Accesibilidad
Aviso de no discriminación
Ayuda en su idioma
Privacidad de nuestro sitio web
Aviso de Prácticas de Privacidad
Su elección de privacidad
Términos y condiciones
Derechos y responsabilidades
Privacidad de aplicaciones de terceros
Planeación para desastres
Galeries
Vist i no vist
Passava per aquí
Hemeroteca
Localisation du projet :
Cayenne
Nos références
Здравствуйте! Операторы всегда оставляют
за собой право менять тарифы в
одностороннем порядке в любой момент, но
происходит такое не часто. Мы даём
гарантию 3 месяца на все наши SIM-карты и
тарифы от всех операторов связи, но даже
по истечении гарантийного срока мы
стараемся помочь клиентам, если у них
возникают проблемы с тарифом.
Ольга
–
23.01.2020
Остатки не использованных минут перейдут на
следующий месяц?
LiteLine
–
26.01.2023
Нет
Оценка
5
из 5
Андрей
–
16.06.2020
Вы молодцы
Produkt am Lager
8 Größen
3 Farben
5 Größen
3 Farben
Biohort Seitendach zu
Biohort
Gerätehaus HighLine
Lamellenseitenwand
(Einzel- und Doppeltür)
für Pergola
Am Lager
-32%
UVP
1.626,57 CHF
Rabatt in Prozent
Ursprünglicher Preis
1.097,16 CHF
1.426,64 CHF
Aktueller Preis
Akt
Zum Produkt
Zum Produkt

━━━━

WHAT YOU HAVE TO DO ▸ Pull out each line of the items above that contains the string "тарифы". Matching is case-sensitive.

OUTPUT ▸
за собой право менять тарифы в
тарифы от всех операторов связи, но даже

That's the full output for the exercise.